March 12, 2015
PERSONAL AND CONFIDENTIAL
Please Note: This opinion has been modified by Opinion 21-22(A) concerning a judge’s obligations when a party is appearing without counsel. As stated in Opinion 21-22(A), “we no longer prohibit remittal of disqualification merely because a party is unrepresented. We hereby modify our prior opinions to abolish that requirement.” This also affects opinions “where disclosure (or disclosure and insulation) is mandated in lieu of outright disqualification” (see id. fn 3).
This responds to your inquiry (14-194) asking whether the attorney with whom you share office space may appear before you or your co-judges. You indicate that you maintain separate practices in a shared rented space and also share the utilities and the annual copier maintenance fee. You are not affiliated with each other’s practice and maintain separate staff; separate accounting/payroll; separate telephones, and separate email, business and trust accounts. The exterior signage is separate and you do not advertise jointly.

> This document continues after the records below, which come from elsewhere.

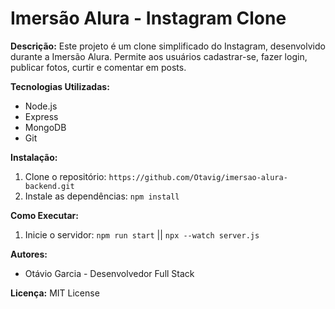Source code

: # Imersão Alura - Instagram Clone

**Descrição:**
Este projeto é um clone simplificado do Instagram, desenvolvido durante a Imersão Alura. Permite aos usuários cadastrar-se, fazer login, publicar fotos, curtir e comentar em posts.

**Tecnologias Utilizadas:**
* Node.js
* Express
* MongoDB
* Git

**Instalação:**
1. Clone o repositório: `https://github.com/Otavig/imersao-alura-backend.git`
2. Instale as dependências: `npm install`

**Como Executar:**
1. Inicie o servidor: `npm run start` || `npx --watch server.js`

**Autores:**
* Otávio Garcia - Desenvolvedor Full Stack


**Licença:**
MIT License
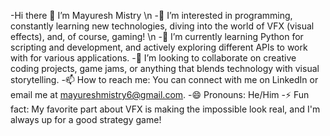 -Hi there 👋 I’m Mayuresh Mistry \n
-👀 I’m interested in programming, constantly learning new technologies, diving into the world of VFX (visual effects), and, of course, gaming! \n
-🌱 I’m currently learning Python for scripting and development, and actively exploring different APIs to work with for various applications.
-💞️ I’m looking to collaborate on creative coding projects, game jams, or anything that blends technology with visual storytelling.
-📫 How to reach me: You can connect with me on LinkedIn or email me at mayureshmistry6@gmail.com.
-😄 Pronouns: He/Him
-⚡ Fun fact: My favorite part about VFX is making the impossible look real, and I'm always up for a good strategy game!

<!---
Mayuresh-M16/Mayuresh-M16 is a ✨ special ✨ repository because its `README.md` (this file) appears on your GitHub profile.
You can click the Preview link to take a look at your changes.
--->
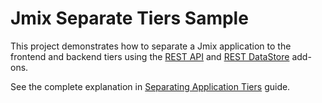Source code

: # Jmix Separate Tiers Sample

This project demonstrates how to separate a Jmix application to the frontend and backend tiers using the [REST API](https://docs.jmix.io/jmix/rest) and [REST DataStore](https://docs.jmix.io/jmix/rest-ds) add-ons.

See the complete explanation in [Separating Application Tiers](https://docs.jmix.io/jmix/separate-tiers-guide) guide.
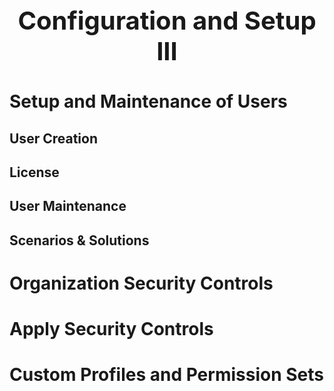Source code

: <h1 style="text-align: center; font-size: 40px">Configuration and Setup III</h1>

# Setup and Maintenance of Users
## User Creation






















## License
## User Maintenance
## Scenarios & Solutions
























# Organization Security Controls
# Apply Security Controls
# Custom Profiles and Permission Sets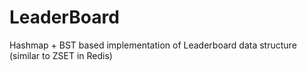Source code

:# LeaderBoard

Hashmap + BST based implementation of Leaderboard data structure (similar to ZSET in Redis)
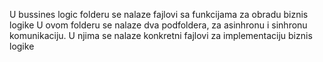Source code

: U bussines logic folderu se nalaze fajlovi sa funkcijama za obradu biznis logike
U ovom folderu se nalaze dva podfoldera, za asinhronu i sinhronu komunikaciju. U njima se nalaze konkretni fajlovi za implementaciju biznis logike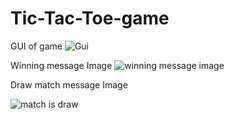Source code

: # Tic-Tac-Toe-game

GUI of game
![Gui](https://github.com/akshaya-0210/Tic-Tac-Toe-game/assets/113678024/736e7470-1d40-40bf-ace7-d961f83bad70)

Winning message Image
![winning message image](https://github.com/akshaya-0210/Tic-Tac-Toe-game/assets/113678024/0a8efe18-a94c-4706-9e5c-65d41c5fb85d)

Draw match message Image

![match is draw](https://github.com/akshaya-0210/Tic-Tac-Toe-game/assets/113678024/ca9d68d8-0bd8-437e-8292-6474328487b2)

Where, as here, there is no indicia of any association between the two firms other than sharing office space and joint expenses related to the building, the attorney is not deemed your partner or associate for the purposes of 22 NYCRR 100.6(B)(3), and, therefore, you need not prohibit him/her from appearing before your co-judges. However, you are disqualified from presiding in cases where the attorney appears, unless the disqualification is remitted (see 22 NYCRR 100.3[F]; Opinion 14-78). Remittal is unavailable if a party is appearing without counsel or if you are unwilling or unable to make full disclosure of the basis for disqualification on the record. In that event or if the parties do not remit the disqualification, you must exercise recusal and the matter be transferred to a co-judge.
Enclosed, for your convenience is Opinion 09-100 which addresses this issue.